The fundamental question to be decided, then, is the role of the state in prompting us to save more. That is why the question of whether or not to re-link the basic state pension to earnings rather than prices is secondary. On this, as on nuclear power, it seems to me that no one knows what they are talking about. I am disinclined to believe the Chancellor if he says it is unaffordable. We could, as a nation, easily afford it. But do we want to? Is it desirable to shift our pension provision even slightly towards a taxpayer-funded pay-as-you-go system rather than trying to help people provide for themselves, with tax-funded help targeted on those who cannot? Brown's opposition to restoring the earnings link seems to be right, although it is John Hutton, the Blairite who is allegedly at odds with him, who seems to be better at setting out the rationale of promoting personal responsibility.

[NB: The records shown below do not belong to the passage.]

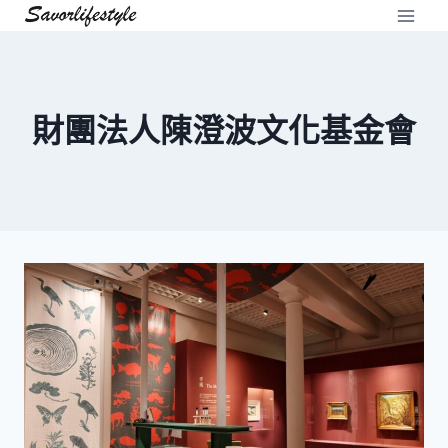
Skip
to
content
財團法人陳澄波文化基金會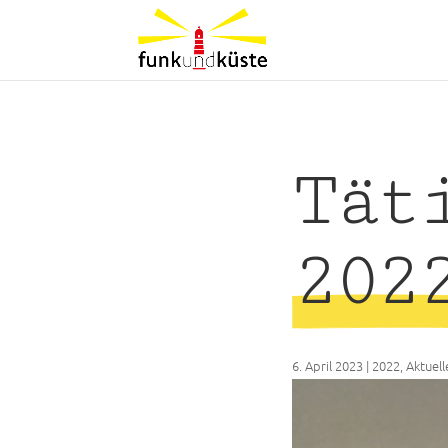
Tät
202
6. April 2023
|
2022
,
Aktuell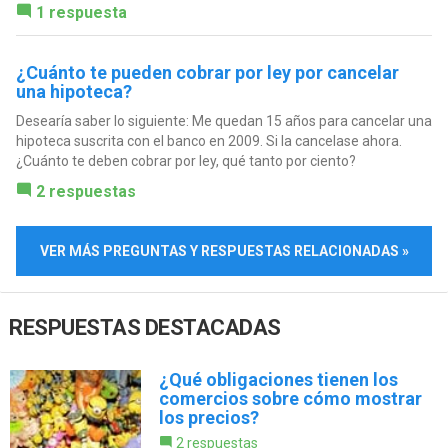
1 respuesta
¿Cuánto te pueden cobrar por ley por cancelar
una hipoteca?
Desearía saber lo siguiente: Me quedan 15 años para cancelar una
hipoteca suscrita con el banco en 2009. Si la cancelase ahora.
¿Cuánto te deben cobrar por ley, qué tanto por ciento?
2 respuestas
VER MÁS PREGUNTAS Y RESPUESTAS RELACIONADAS »
RESPUESTAS DESTACADAS
¿Qué obligaciones tienen los
comercios sobre cómo mostrar
los precios?
2 respuestas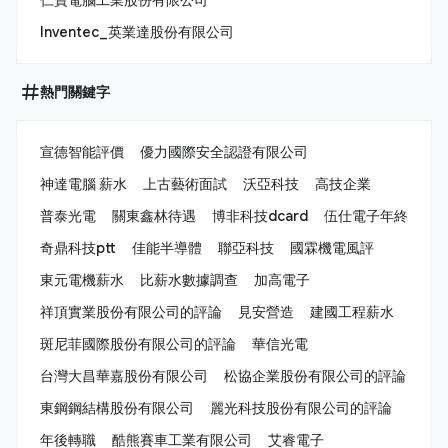
Inventec_英業達股份有限公司
熱門關鍵字
宣德智能評價
優力國際安全認證有限公司
神達電腦 薪水
上古藝術面試
沃亞科技
高技企業
普泰光電
關東鑫林待遇
博非科技dcard
伍仕電子年終
奇鼎科技ptt
佳能半導體
聯亞科技
國霖機電風評
東元電機薪水
比薪水數據調查
加高電子
祥頂實業股份有限公司的評論
見安營造
建國工程薪水
斑尼菲國際股份有限公司的評論
華信光電
台灣大昌華嘉股份有限公司
松協企業股份有限公司的評論
東鋼鋼結構股份有限公司
麗光科技股份有限公司的評論
年後轉職
酷熊賽車工業有限公司
艾睿電子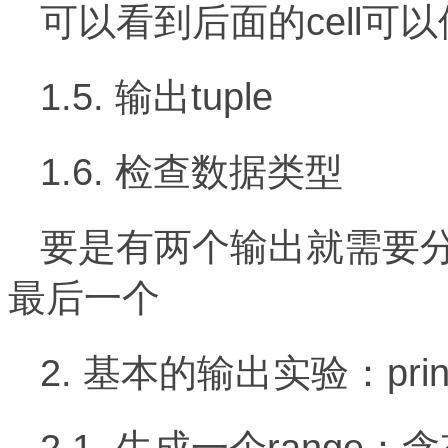
可以看到后面的cell可以
1.5. 输出tuple
1.6. 检查数据类型
要是有两个输出就需要分成两
最后一个
2. 基本的输出实验：pri
2.1. 生成一个range：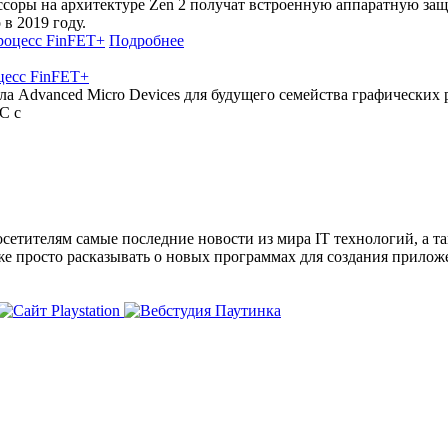
ры на архитектуре Zen 2 получат встроенную аппаратную защиту
в 2019 году.
Подробнее
оцесс FinFET+
а Advanced Micro Devices для будущего семейства графических 
C с
сетителям самые последние новости из мира IT технологий, а т
же просто расказывать о новых программах для создания прило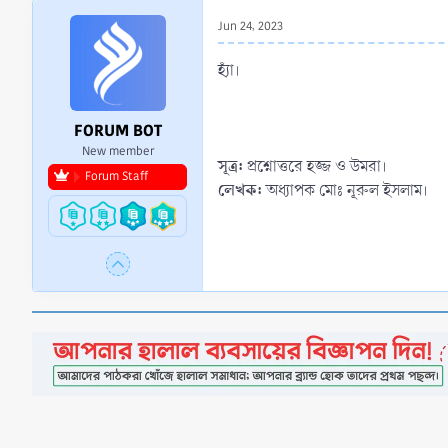
r
Jun 24, 2023
t
e
হ্যাঁ।
r
FORUM BOT
New member
সূত্র:
প্রশ্নোত্তরে হজ্জ ও উমরা।
Forum Staff
লেখক:
অধ্যাপক মোঃ নূরুল ইসলাম।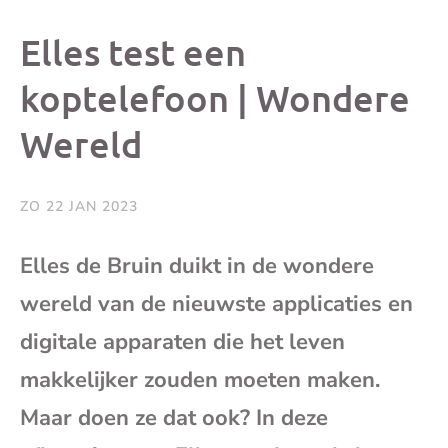
dit
dit
dit
dit
Elles test een
bericht
bericht
bericht
beri
koptelefoon | Wondere
Wereld
op
op
op
via
Facebook
X
Whatsap
e-
ZO 22 JAN 2023
mai
Elles de Bruin duikt in de wondere
wereld van de nieuwste applicaties en
(op
digitale apparaten die het leven
je
makkelijker zouden moeten maken.
e-
Maar doen ze dat ook? In deze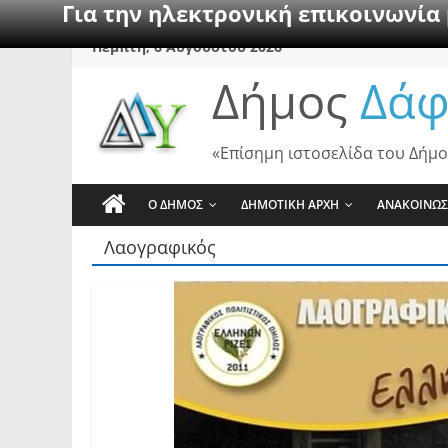
Για την ηλεκτρονική επικοινωνία
Skip
Πέμπτη, 6 Αυγούστου 2026
to
Δήμος
Δάφ
content
«Επίσημη ιστοσελίδα του Δήμο
Ο ΔΗΜΟΣ
ΔΗΜΟΤΙΚΗ ΑΡΧΗ
ΑΝΑΚΟΙΝΩΣ
Λαογραφικός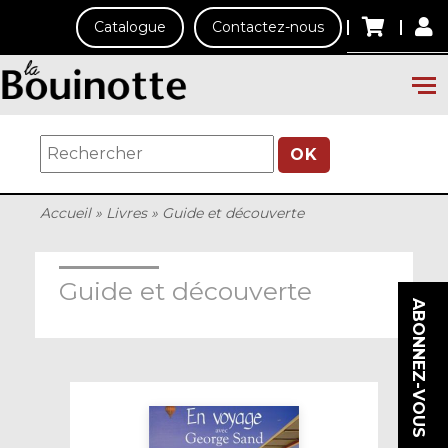
Catalogue
Contactez-nous
OK
Accueil
»
Livres
»
Guide et découverte
Guide et découverte
ABONNEZ-VOUS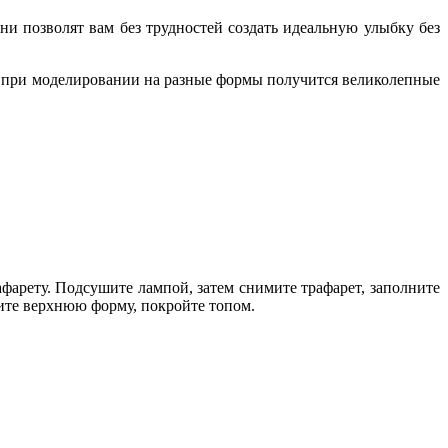
 позволят вам без трудностей создать идеальную улыбку без
и при моделировании на разные формы получится великолепные
арету. Подсушите лампой, затем снимите трафарет, заполните
ите верхнюю форму, покройте топом.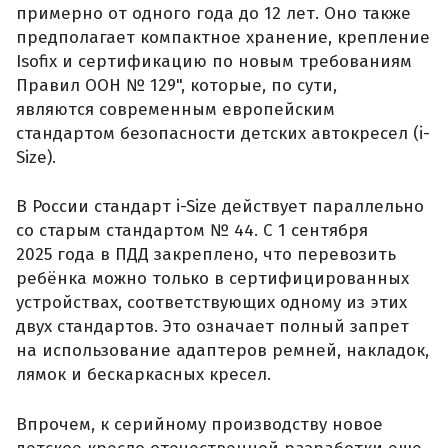
примерно от одного года до 12 лет. Оно также
предполагает компактное хранение, крепление
Isofix и сертификацию по новым требованиям
Правил ООН № 129", которые, по сути,
являются современным европейским
стандартом безопасности детских автокресел (i-
Size).
В России стандарт i-Size действует параллельно
со старым стандартом № 44. С 1 сентября
2025 года в ПДД закреплено, что перевозить
ребёнка можно только в сертифицированных
устройствах, соответствующих одному из этих
двух стандартов. Это означает полный запрет
на использование адаптеров ремней, накладок,
лямок и бескаркасных кресел.
Впрочем, к серийному производству новое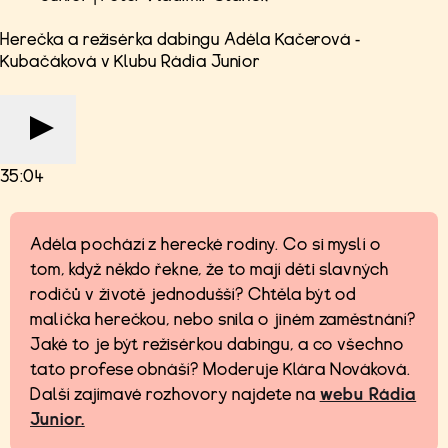
Herečka a režisérka dabingu Adéla Kačerová -
Kubačáková v Klubu Rádia Junior
35:04
Adéla pochází z herecké rodiny. Co si myslí o
tom, když někdo řekne, že to mají děti slavných
rodičů v životě jednodušší? Chtěla být od
malička herečkou, nebo snila o jiném zaměstnání?
Jaké to je být režisérkou dabingu, a co všechno
tato profese obnáší? Moderuje Klára Nováková.
Další zajímavé rozhovory najdete na
webu Rádia
Junior.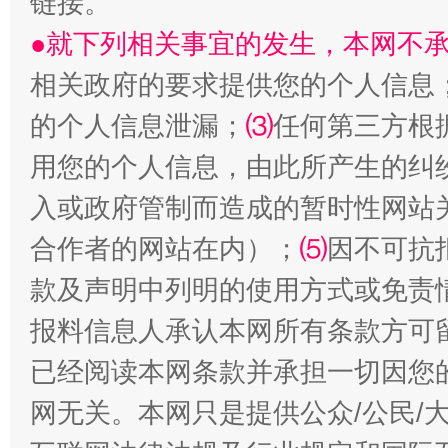
链接。
站台名比不上好声名
●就下列相关事宜的发生，本网不
相关政府的要求提供您的个人信息
的个人信息泄漏；
⑶
任何第三方根
用您的个人信息，由此所产生的纠
入或政府管制而造成的暂时性网站
合作者的网站在内）；
⑸
因不可抗
漫山遍野的桃花与雪山、麦地、白藏房
除了
款及声明中列明的使用方式或免责
报料信息人承认本网所有条款方可
已经阅读本网条款并承担一切因您
网无关。本网只是提供公众/公民/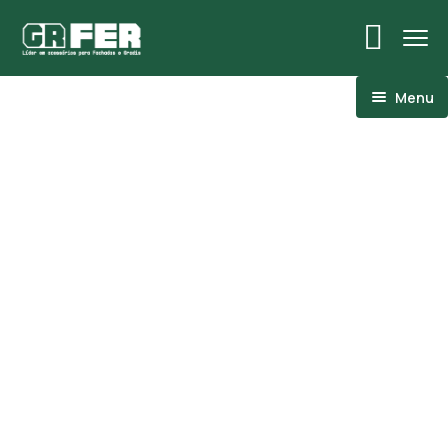
Menu
ACM
Ancoragens
Canoplas
Conexões
Linhas Especiais
Luvas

The real question, then, is the balance between the deficiencies of the private savings market - pensions mis-selling, Equitable Life and companies defaulting on their obligations - and the role of the state, not in paying for but in organising our retirement. Alistair Darling tried to get that balance right with the stakeholder pension, a simplified personal plan launched four years ago. It didn't work. Now it is Lord Turner's turn. At first glance, his idea of a giant quango investing our savings in a National Pensions Savings Scheme seems unpromising. But maybe it will take this statist hybrid to restore our confidence. In making the big decisions about the future, let us at least get this clear: global warming is a crisis; pensions under-provision is a mild market failure.